The Shakespeare by the Sea Theatre Company in Halifax was formed in 1994, after poorly advertised, volunteer performances of William Shakespeare's Twelfth Night in Point Pleasant Park drew 2 500 people in one weekend . The company officially formed later that year, and has returned every summer since for nightly performances of Shakespearean classics, as well as the additional well-known, non-Shakespearean play.

This year, the festival's seventeenth, the company will perform a version of R.L. Stevenson's Treasure Island, as well as Shakespeare's own Julius Caesar, and Twelfth Night again. On the night I attended, the play being performed was Twelfth Night.

In Twelfth Night, a brother and sister, similar in appearance, are separated after their ship is destroyed. The sister, Viola, thinking her brother dead, plans to gain the favour of a Duke by pretending to be a man and becoming his favourite servant, but later falls in love with him. The Duke, however, loves a wealthy woman, Olivia, who has scorned the advances of all men to date, including those of the Duke.

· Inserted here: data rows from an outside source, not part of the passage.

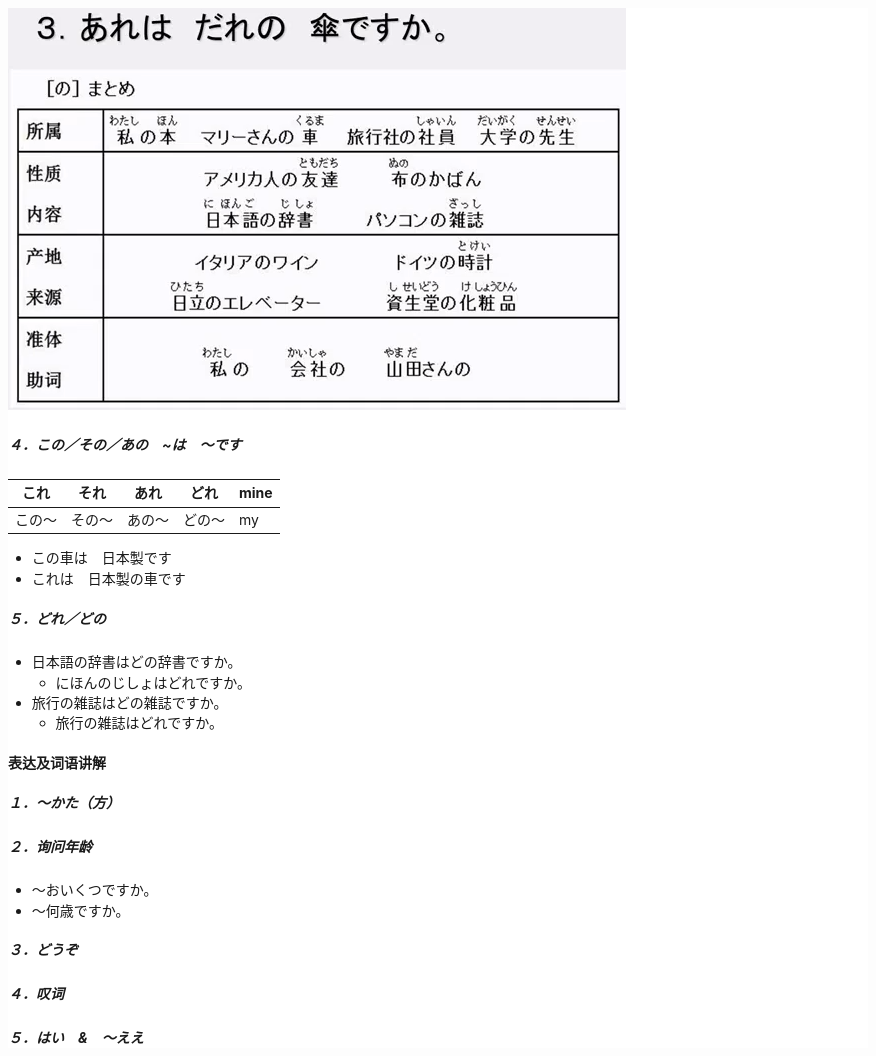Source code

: ![image-20201126210046395](新标准日本语学习笔记-ミカ先生.assets/image-20201126210046395.png)

##### ４．この／その／あの　~は　～です

| これ   | それ   | あれ   | どれ   | mine |
| ------ | ------ | ------ | ------ | ---- |
| この～ | その～ | あの～ | どの～ | my   |

- この車は　日本製です
- これは　日本製の車です

##### ５．どれ／どの

- 日本語の辞書はどの辞書ですか。
  - にほんのじしょはどれですか。
- 旅行の雑誌はどの雑誌ですか。
  - 旅行の雑誌はどれですか。

#### 表达及词语讲解

##### １．～かた（方）

##### ２．询问年龄

- ～おいくつですか。
- ～何歳ですか。

##### ３．どうぞ

##### ４．叹词

##### ５．はい　&　～ええ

The Duke sends his new young confidante, Viola who has passed herself off as Cesario - the "not yet a man, but also not a boy" - to Olivia, to win her love for him with her/his gift for eloquent speech. Olivia falls in love with Cesario, who obviously does not welcome the advances of Olivia, but must continue to go see her at the orders of her master, the Duke, whose love she hopes to win even though he thinks she's a man. The hilarity multiplies when Viola's nearly identical brother, Sebastian, whose image, as Cesario, she has copied, coincidentally manages to wash up in the same town, also thinking his sibling to be dead.